Zaheer Ali

Personal information
- Full name: Zaheer Reaz Ali
- Born: 17 January 1981 (age 45) Bamboo Village, Trinidad
- Batting: Left-handed
- Bowling: Left-arm medium

Domestic team information
- 2000–2003: Trinidad and Tobago
- 2001: West Indies B
- Source: CricketArchive, 27 December 2015

= Zaheer Ali =

Trinidadian cricketer (born 1981)

Zaheer Reaz Ali (born 17 January 1981) is a former Trinidadian cricketer who represented Trinidad and Tobago in West Indian domestic cricket. He played as a left-handed middle-order batsman.

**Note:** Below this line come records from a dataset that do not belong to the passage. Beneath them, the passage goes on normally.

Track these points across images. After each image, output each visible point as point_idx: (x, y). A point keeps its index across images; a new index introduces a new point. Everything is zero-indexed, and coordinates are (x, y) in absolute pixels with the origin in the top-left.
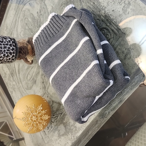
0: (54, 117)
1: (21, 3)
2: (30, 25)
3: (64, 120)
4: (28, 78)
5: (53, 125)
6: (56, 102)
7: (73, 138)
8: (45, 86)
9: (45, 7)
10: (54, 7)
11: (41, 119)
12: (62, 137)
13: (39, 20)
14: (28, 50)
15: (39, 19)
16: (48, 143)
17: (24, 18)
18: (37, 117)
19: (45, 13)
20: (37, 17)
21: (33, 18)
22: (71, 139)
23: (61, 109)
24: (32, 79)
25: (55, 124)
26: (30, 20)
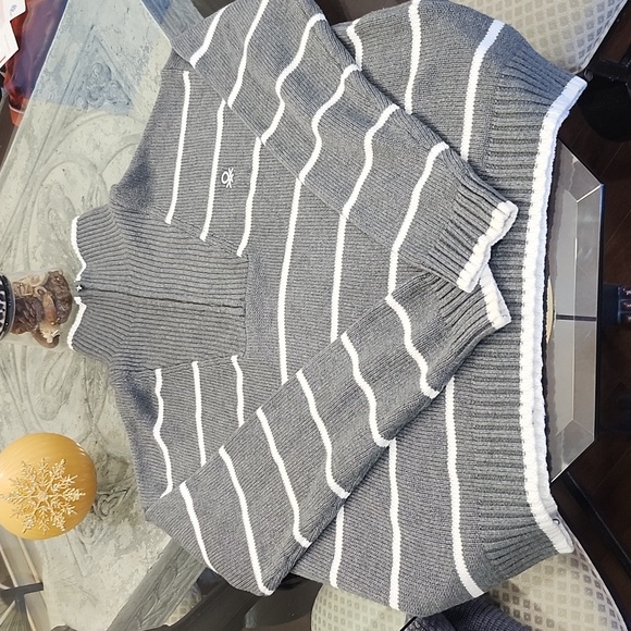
0: (108, 500)
1: (40, 162)
2: (63, 232)
3: (132, 507)
4: (49, 385)
5: (105, 525)
6: (115, 458)
7: (149, 556)
8: (91, 412)
12: (125, 556)
14: (43, 308)
16: (89, 574)
17: (48, 209)
18: (49, 492)
22: (146, 558)
23: (127, 478)
24: (57, 388)
25: (110, 520)
26: (61, 216)
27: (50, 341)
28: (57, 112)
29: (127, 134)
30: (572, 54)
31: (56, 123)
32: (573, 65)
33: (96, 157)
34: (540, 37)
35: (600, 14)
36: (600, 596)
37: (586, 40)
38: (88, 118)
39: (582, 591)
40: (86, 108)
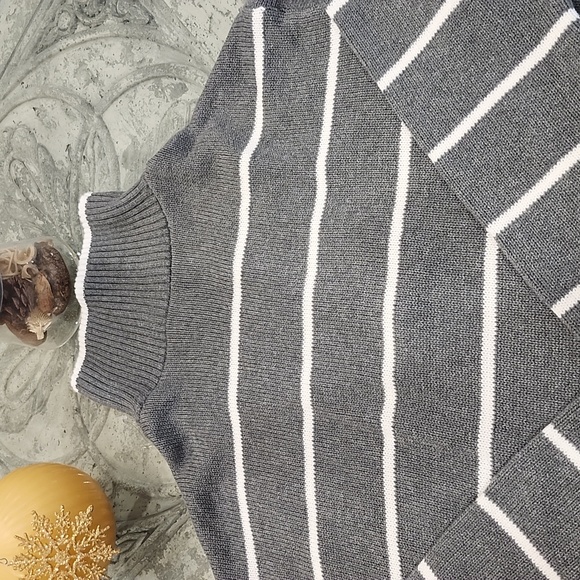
0: (119, 542)
2: (35, 190)
3: (161, 556)
6: (128, 489)
8: (85, 426)
9: (101, 133)
10: (140, 139)
11: (87, 560)
13: (74, 178)
14: (36, 294)
15: (74, 171)
17: (9, 158)
18: (71, 552)
19: (102, 155)
20: (67, 165)
21: (49, 166)
23: (148, 516)
26: (33, 168)
27: (40, 337)
28: (25, 31)
29: (146, 63)
33: (92, 93)
38: (78, 40)
40: (74, 27)
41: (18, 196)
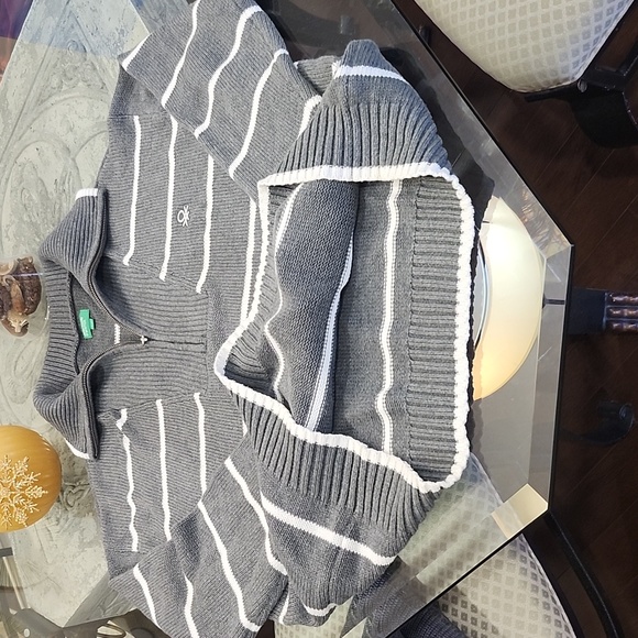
0: (74, 491)
1: (14, 137)
2: (35, 214)
4: (19, 369)
5: (70, 515)
9: (74, 173)
11: (24, 496)
12: (88, 550)
13: (57, 207)
14: (10, 299)
15: (58, 201)
16: (54, 562)
17: (21, 188)
18: (12, 489)
20: (54, 195)
21: (44, 196)
24: (27, 373)
25: (75, 511)
26: (34, 197)
27: (18, 330)
28: (31, 88)
29: (101, 120)
30: (565, 63)
31: (30, 99)
32: (566, 76)
33: (70, 139)
34: (533, 43)
35: (597, 24)
36: (558, 623)
37: (581, 50)
38: (62, 98)
39: (541, 618)
40: (60, 87)
41: (26, 218)
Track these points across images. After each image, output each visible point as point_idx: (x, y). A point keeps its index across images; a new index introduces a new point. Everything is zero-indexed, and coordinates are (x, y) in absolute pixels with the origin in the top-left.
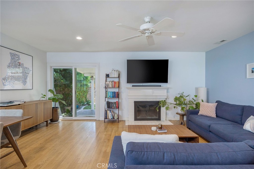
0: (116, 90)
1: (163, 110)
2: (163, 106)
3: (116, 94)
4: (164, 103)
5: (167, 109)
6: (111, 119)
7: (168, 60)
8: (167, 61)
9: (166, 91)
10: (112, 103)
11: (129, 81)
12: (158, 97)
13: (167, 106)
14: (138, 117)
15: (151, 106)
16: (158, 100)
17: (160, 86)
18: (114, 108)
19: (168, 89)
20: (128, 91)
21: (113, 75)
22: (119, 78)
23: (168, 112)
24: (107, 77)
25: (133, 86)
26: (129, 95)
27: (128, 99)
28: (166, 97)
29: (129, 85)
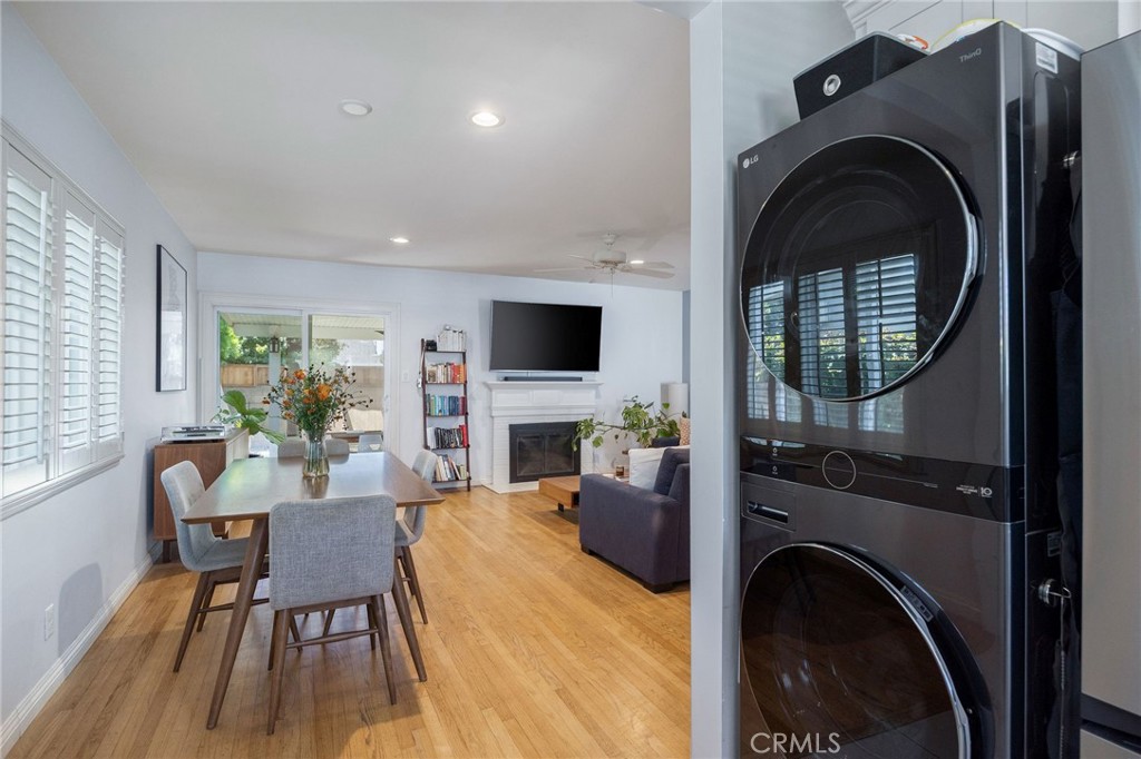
0: (458, 392)
1: (587, 446)
2: (586, 437)
3: (460, 403)
4: (589, 425)
5: (597, 443)
6: (449, 481)
7: (600, 308)
8: (596, 312)
9: (594, 392)
10: (449, 431)
11: (495, 365)
12: (575, 411)
13: (596, 434)
14: (521, 470)
15: (554, 437)
16: (573, 419)
17: (581, 379)
18: (457, 447)
19: (596, 386)
20: (494, 393)
21: (450, 343)
22: (464, 354)
23: (600, 451)
24: (427, 350)
25: (506, 379)
26: (494, 405)
27: (492, 417)
28: (593, 411)
29: (493, 377)
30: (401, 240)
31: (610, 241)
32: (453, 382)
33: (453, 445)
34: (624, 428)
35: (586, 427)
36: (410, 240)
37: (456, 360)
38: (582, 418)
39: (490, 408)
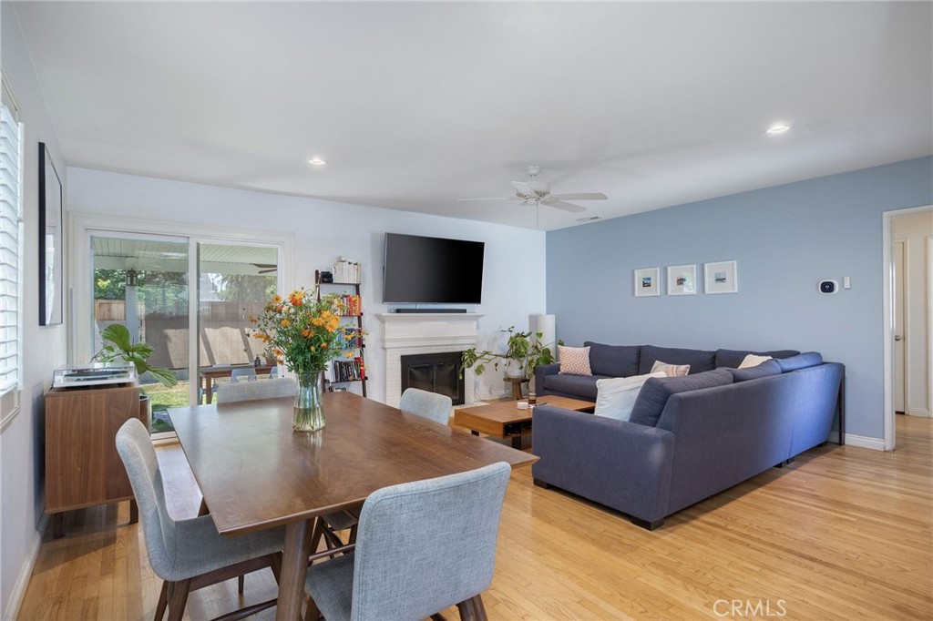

Ali represented the West Indies under-19s at the 2000 Under-19 World Cup in Sri Lanka. He played in three of his team's matches, scoring 31 against the combined Americas under-19 team, 27 against Australia, and a golden duck against New Zealand. After the World Cup, Ali made his first-class debut in April 2000, playing for a West Indies Select XI against the touring Zimbabweans. His limited-overs debut came later in the year, when he featured twice for Trinidad and Tobago in the 2000–01 Red Stripe Bowl. During the 2000–01 Busta Cup, Ali made five appearances for West Indies B (a development team), although he had little success. His first-class debut for Trinidad and Tobago came the following season. He played his last top-level matches during the 2002–03 Carib Beer Cup, scoring his only first-class half-century (52 against Barbados) in his first match of the season.